Preparing to Teach 2020: What did we learn?
On May 15th and 20th the third Preparing for Careers in Teaching Statistics and Data Science Workshop was held. 37 graduate students and recent PhDs gathered (remotely of course) to learn from Allan Rossman (Cal Poly), Mine Çetinkaya-Rundel (University of Edinburgh, Duke, RStudio), Jo Hardin (Pomona), Beth Chance (Cal Poly), Lucy D’Agostino McGowan (Wake Forest), and Ulrike Genschel (Iowa State).
I was one of these lucky students, so I want to share the wealth. In this post I’ll outline some tips I took away from each session. Want more info? Slides and video recordings from each session can be found here.
Implementing GAISE recommendations - Allan Rossman
New emphases in the GAISE revision expand the “teach statistical thinking” recommendation to include:
- “Teach statistics as investigative process of problem-solving and decision-making.”
- “Give students experience with multivariable thinking.”
Provide students with a dataset and ask them to define a research question that can be answered using a certain statistical test. This has two benefits. You allow students to more organically investigate a dataset and you get to see what is interesting to students and what their domain interests are.
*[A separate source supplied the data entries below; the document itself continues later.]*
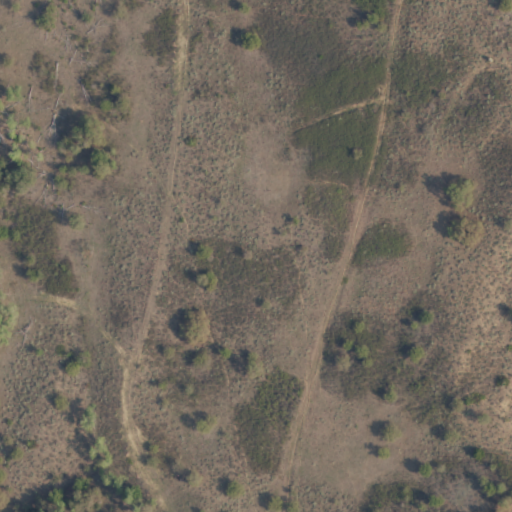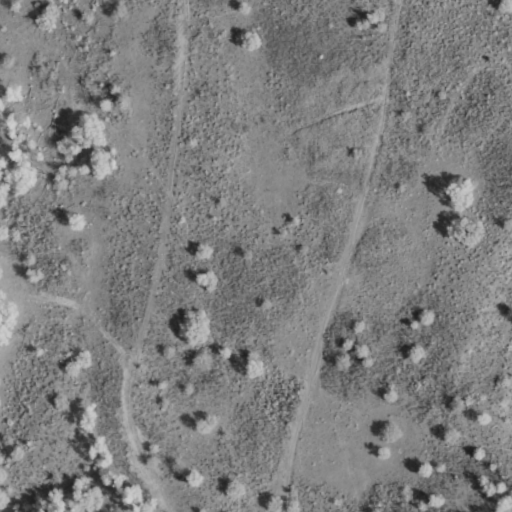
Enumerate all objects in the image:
crop: (246, 474)
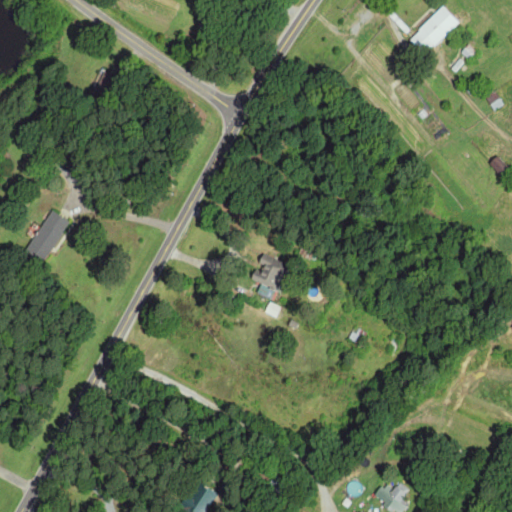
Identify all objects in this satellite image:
building: (431, 29)
road: (164, 57)
building: (44, 236)
road: (165, 255)
building: (264, 270)
building: (263, 290)
road: (160, 417)
road: (236, 418)
building: (391, 496)
building: (194, 499)
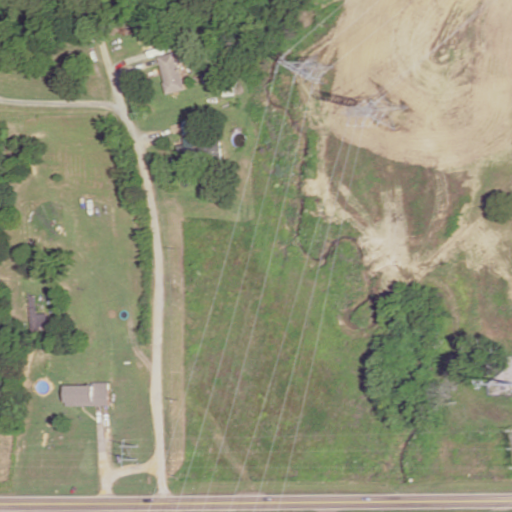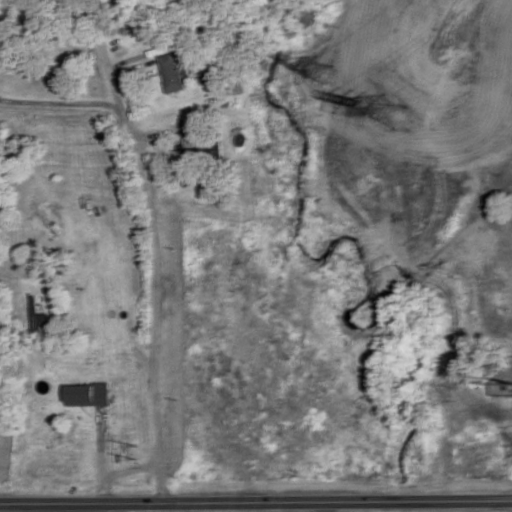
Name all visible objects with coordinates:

Want some ideas for building examples? Check out Allan’s blog, Ask Good Questions.
Teaching focused career opportunities - Jo Hardin
Even if it isn’t necessary at your institution, grant writing is a good time for reflection. You’ll be forced to synthesize your research program.
When considering options across liberal arts colleges, teaching universities, and at research universities it is important to ask what the expectations are in the particular role and what is valued as scholarship (what “counts” towards promotion, etc.).
How do you get one of these jobs? Evidence that you have your own reserach ideas is helpful, even if this takes the form of less traditional products (e.g. blog posts).
Opportunities in statistics education research - Beth Chance
There is an important foundation for statistics education research in psychology research and within mathematics education research. However, we still need to consider what is different about teaching statistical reasoning.
Since you are already teaching, think about how can you collect data at the same time. This way you can research your own teaching practice (i.e. classroom-based research).
NSF Improving Undergraduate STEM Education grants support “curricular innovation, experimentation, and implementation” at different levels (from proof of concept to a full scale launch).
Your first year as faculty - Lucy D’Agostino McGowan
Get to know the norms within both your university as a whole and your department in particular. What meetings are usually attended? What service roles do new professors usually take on? What type of visibility matters?
Aim for harmony (as opposed to elusive “balance”) between teaching, research, and service. Block out time in your calendar for each and stay accountable to that time.
Find peers and mentors within and outside your new department and institution to support you in your transition from student to peer.
Teaching remotely - Mine Çetinkaya-Rundel
There is a tradeoff between the benefit of building community synchronously and the potential unfairness and inequitability of syncrhonicity.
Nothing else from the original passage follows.